Как-то мартовским вечером, месяца два спустя после смерти отца, я рылся в вещах родителей в кладовке, потом в ящиках папиного письменного стола. Их спальню я решил привести в порядок позже. В коробке для сигар, которые отец никогда не курил, в конверте я нашел единственную фотографию. Мы иногда видим на фотографиях миг прошлого, вырванный у времени. Но некоторые снимки похожи на двойную спираль ДНК. На них вы можете увидеть все ваше будущее. Отец на ней такой молодой, что я с трудом его узнал. Он стоит перед роялем, на одной руке у него ребенок в пеленках. Другой рукой он показывает маленькой девочке, откуда должна вылететь птичка. Ей, должно быть, годика три-четыре, она прислонилась к нему, держится за его штанину. Женщина рядом с ним – моя мама. Родители не говорят – они кричат не раскрывая рта, не произнося ни звука, не напрягая ни одной лицевой мышцы. На обороте зловещая дата – июнь 1941 года, и два имени. Ханна. Павел. Я долго разглядываю фотографию с двух сторон, и только спустя какое-то время до меня доходит, что у них еще была дочка, и сын, родившийся перед самым началом войны. Когда маму в двадцать четыре года затолкали в гетто, ее груди сочились молоком.
Я принес снимок домой и показал его Наоми. Она была на кухне. Все случилось мгновенно. Когда я еще только вынимал фотографию из конверта, до всяких моих объяснений, Наоми сказала:
– Это так печально, так ужасно.
Поняв, что эти ее слова прозвучали для меня как гром среди ясного неба, Наоми застыла с грязной тарелкой над мусорным бачком.
Родители мои знали, как хранить тайны. Последнюю они сумели сохранить от меня до последнего дыхания.

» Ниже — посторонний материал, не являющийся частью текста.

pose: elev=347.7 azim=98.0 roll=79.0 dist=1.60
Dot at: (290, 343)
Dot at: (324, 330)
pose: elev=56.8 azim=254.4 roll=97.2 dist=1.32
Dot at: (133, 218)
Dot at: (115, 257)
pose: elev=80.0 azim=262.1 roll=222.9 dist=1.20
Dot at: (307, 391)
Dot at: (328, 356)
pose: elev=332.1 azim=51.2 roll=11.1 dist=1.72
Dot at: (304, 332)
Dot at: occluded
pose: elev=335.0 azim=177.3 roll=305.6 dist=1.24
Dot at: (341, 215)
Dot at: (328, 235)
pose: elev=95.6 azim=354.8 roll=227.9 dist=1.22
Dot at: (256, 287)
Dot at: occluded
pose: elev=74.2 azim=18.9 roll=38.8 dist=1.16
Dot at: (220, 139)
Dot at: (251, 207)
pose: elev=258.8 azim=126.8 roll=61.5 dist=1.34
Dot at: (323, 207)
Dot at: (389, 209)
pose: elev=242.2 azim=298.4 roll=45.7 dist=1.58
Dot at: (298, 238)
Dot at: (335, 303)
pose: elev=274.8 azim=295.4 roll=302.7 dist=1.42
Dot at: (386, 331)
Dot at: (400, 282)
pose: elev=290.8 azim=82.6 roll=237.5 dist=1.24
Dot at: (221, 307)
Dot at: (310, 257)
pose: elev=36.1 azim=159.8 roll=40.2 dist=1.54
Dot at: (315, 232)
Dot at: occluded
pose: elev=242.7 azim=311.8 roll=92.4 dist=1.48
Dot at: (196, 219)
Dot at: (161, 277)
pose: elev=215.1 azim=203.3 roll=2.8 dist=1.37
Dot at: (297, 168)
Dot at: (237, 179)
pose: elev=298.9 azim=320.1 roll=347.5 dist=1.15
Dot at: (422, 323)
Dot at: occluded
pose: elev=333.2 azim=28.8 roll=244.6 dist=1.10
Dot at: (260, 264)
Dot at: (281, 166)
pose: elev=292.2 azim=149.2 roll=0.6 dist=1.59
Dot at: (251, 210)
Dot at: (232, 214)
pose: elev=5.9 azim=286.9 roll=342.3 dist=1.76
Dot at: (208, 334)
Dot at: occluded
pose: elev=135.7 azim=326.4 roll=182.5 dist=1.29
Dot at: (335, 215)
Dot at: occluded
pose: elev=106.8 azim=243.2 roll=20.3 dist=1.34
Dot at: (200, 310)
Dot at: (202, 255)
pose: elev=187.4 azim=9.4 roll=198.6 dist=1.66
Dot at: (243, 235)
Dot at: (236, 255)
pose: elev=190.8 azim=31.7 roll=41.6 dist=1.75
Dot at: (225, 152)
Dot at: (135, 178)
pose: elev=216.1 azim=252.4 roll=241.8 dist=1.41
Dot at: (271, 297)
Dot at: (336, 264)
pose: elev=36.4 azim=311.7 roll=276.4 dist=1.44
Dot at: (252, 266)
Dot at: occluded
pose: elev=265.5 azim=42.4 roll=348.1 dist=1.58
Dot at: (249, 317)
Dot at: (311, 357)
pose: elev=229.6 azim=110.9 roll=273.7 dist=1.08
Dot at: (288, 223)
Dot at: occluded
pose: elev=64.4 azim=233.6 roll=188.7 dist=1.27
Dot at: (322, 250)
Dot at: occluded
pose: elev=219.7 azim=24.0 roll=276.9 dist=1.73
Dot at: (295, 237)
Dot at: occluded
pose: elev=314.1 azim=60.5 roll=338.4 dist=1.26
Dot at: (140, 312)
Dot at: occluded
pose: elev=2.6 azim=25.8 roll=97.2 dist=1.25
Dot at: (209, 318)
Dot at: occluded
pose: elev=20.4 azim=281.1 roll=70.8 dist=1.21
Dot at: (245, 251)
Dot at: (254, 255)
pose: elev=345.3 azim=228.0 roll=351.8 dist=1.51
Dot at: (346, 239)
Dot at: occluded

И тем не менее мама припасла для меня напоследок мастерский удар, решив обо всем рассказать Наоми. Дочери, по которой она так тосковала. Мама рассчитывала, что просто так моя жена никогда не станет рассказывать мне о том, что несет в себе столько боли, но вместе с тем она понимала, что раньше или позже Наоми раскроет мне горькую правду. Наоми знала, что ее близость с моими родителями сильно меня огорчает. Но она даже представить себе не могла, что хранит тщательно скрываемую от меня тайну.
Но я все равно считал ее виноватой.
Рассказав ей об этом, мама как бы вторглась в интимность наших супружеских отношений.
Прошлое таит в себе отчаянную энергию, живущую подобно электрическому полю. Оно выбирает самый неожиданный момент, такой будничный и обычный, что потом мы сами не понимаем, как дали осечку, и набрасывается на нас сзади, исподтишка, меняя и корежа все наше будущее.